(Input for this task)

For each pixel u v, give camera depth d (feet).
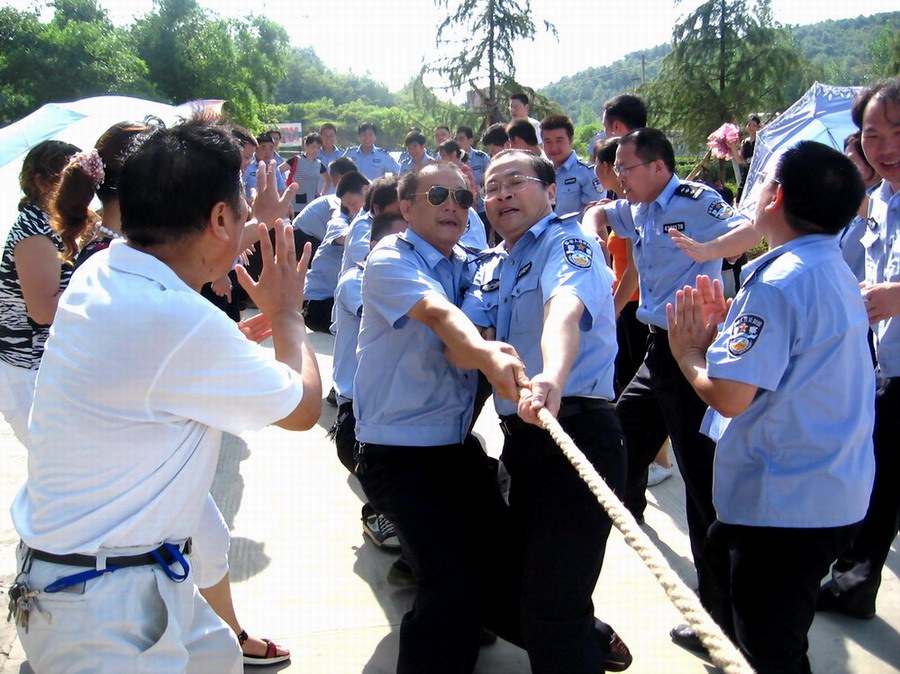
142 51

(End Input for this task)
(Input for this task)

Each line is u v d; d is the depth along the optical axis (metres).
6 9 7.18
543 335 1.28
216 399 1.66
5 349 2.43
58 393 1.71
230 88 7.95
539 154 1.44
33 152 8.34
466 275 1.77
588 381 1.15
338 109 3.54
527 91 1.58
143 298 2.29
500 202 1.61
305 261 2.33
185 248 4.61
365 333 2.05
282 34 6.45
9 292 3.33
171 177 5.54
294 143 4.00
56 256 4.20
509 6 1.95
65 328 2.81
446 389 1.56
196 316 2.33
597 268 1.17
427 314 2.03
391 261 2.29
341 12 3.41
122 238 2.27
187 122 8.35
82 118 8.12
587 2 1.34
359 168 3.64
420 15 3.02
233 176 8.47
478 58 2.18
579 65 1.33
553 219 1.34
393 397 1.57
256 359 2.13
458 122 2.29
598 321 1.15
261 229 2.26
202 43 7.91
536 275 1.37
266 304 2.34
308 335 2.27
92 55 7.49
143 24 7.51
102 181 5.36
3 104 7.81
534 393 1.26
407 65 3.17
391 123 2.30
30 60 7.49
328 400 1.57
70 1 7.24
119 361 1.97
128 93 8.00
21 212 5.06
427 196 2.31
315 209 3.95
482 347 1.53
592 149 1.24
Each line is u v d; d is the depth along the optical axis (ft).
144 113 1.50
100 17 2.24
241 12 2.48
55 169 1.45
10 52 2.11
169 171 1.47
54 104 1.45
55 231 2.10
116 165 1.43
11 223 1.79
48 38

(End Input for this task)

Assignment:
Lines with "optical": state how many there are in the records, and nothing more.

Answer to this problem:
2